President's Column: Be Specific

By Daniel Resnick posted 01-09-2018 10:39 AM

  
Many challenges face those of us involved in spine care. We are constantly having to justify our activities and prove our worth to patients, payers and policy makers.
At the national level, NASS is intimately involved in the development, interpretation and dissemination of the highest quality evidence available to support or, in some
cases, refute any one of hundreds of practices and procedures performed in the name of spine care. Having had the privilege to serve on numerous NASS committees charged with these tasks over the last 20 years, I have experienced many frustrations when interacting with important stakeholders who simply don’t understand what exactly we do or why we do it.

To some extent, this is unavoidable and a critical justification for the existence of NASS. It is probably not reasonable to expect a career government appointee or an insurance executive to have an in-depth appreciation for the differences in treatment algorithms between degenerative and isthmic spondylolisthesis, to understand the differences between directed and non-directed physical therapy, or to differentiate between interlaminar and transforaminal injections for diagnosis or treatment of radiculopathy.
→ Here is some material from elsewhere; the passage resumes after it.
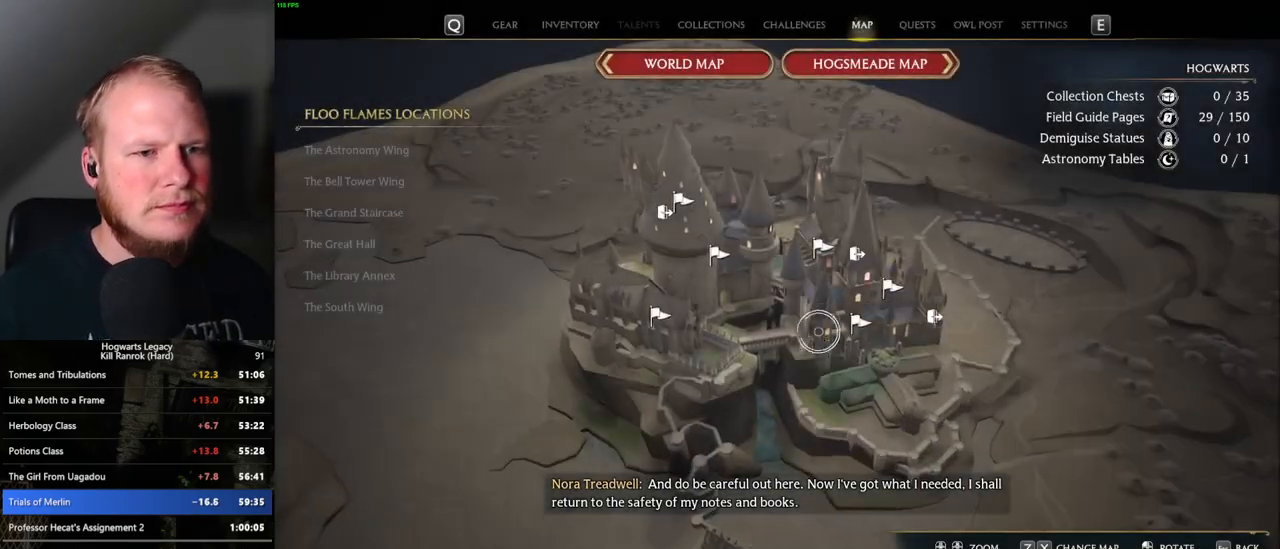
{"keys": [], "mouse": [], "events": [[283, "mouse_left", "down"], [350, "mouse_left", "up"]]}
In these situations, it is incumbent upon us to educate through clinical practice guidelines, appropriate use criteria and payer policy recommendations. These documents are produced by NASS' Research Council and used by the Health Policy and Advocacy Councils to disseminate reasonable, balanced and easily understood recommendations.
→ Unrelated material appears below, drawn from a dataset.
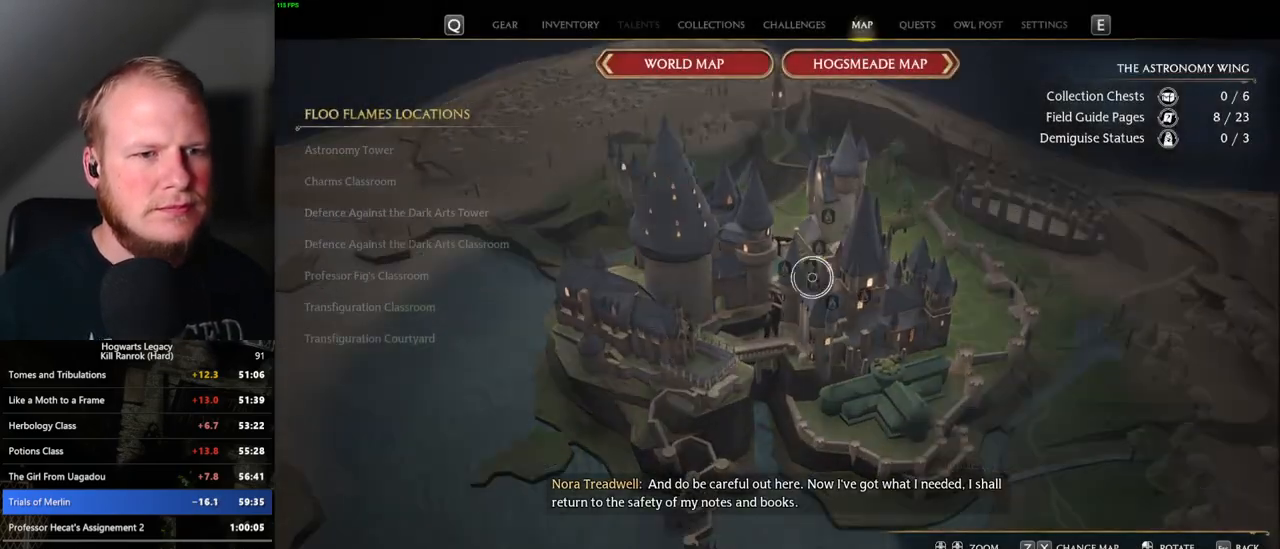
{"keys": [], "mouse": [], "events": []}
More worrisome are situations where a stakeholder has done apparent due diligence and invested heavily in independent assessment of the literature regarding a particular procedure without including appropriate clinical expertise.

In the early 2000s, a group of academic centers contracted with the Agency for Healthcare Research and Quality (AHRQ), state insurance boards, or directly with insurance companies to produce evidence reviews of specific topics. These centers, in general, employed recognized experts— in library science, epidemiology and statistics—who would perform a literature search, grade the references with regard to methodological quality, and produce initial evidentiary tables. Question selection was directed by policy makers and specialty clinician input was provided by clinicians selected by the center who may or may not have had any specific training in evidence-based medicine or experience in policy-making.
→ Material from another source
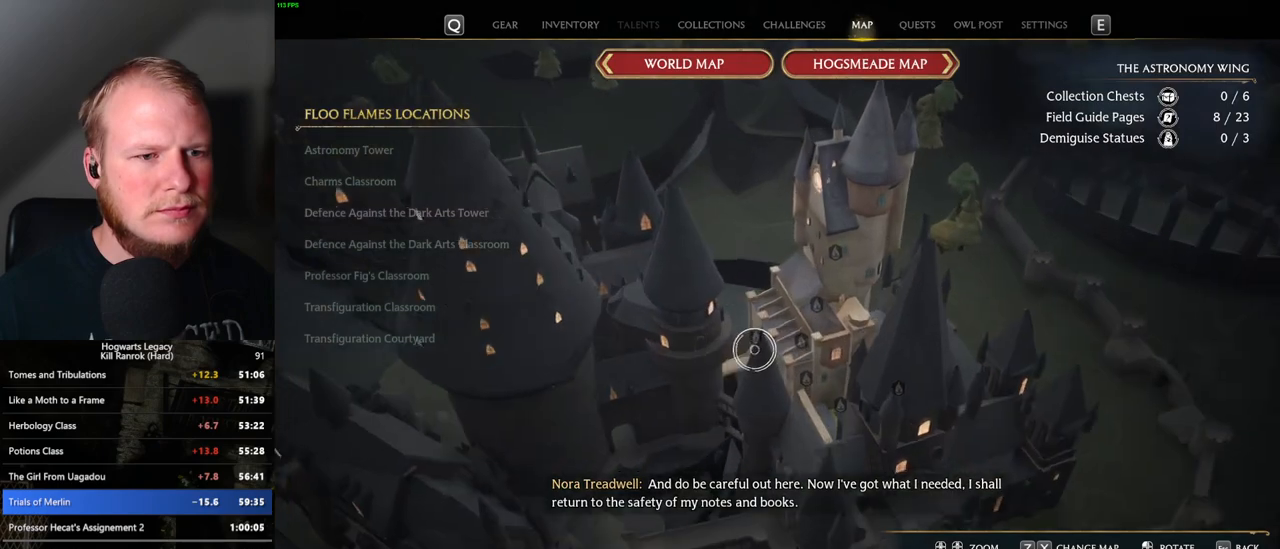
{"keys": [], "mouse": [], "events": []}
These centers produced recommendations that were methodologically rigorous, logically impenetrable and, on occasion, completely antithetical to clinical experience. An example would be the cervical fusion guidelines developed for the Washington State Health Care Authority by a group called Institute for Clinical and Economic Review (ICER). This group, funded by the AHRQ and multiple insurance and pharmaceutical companies, was charged with developing policies regarding the use of cervical fusion for degenerative disc disease. The writing panel consisted of five individuals, one of whom was a nonpracticing primary care physician. Three masters level epidemiologists and a PharmD rounded out the group. What they found was that for the treatment of cervicalgia, spinal fusion was not cost-effective compared to physical therapy, injection or discectomy without fusion but was better than lamino-foraminotomy.

Based on the results of this analysis, Washington State recommended against paying for cervical fusions. What ICER failed to consider is that cervicalgia in the absence of deformity is not an indication for which cervical fusion is recommended by NASS or any other medical society. The authors completely disregarded data showing that the vast majority of these procedures are performed for radiculopathy, myelopathy or deformity correction. They did not include results regarding resolution of radiculopathy or improvement of function in myelopathy in their analysis. Their report, despite being methodologically sound and logically rigorous, was irrelevant. It took a substantial amount of sweat equity by NASS volunteers in conjunction with our neurosurgical allies to reverse the authority’s decision, but the decision was reversed.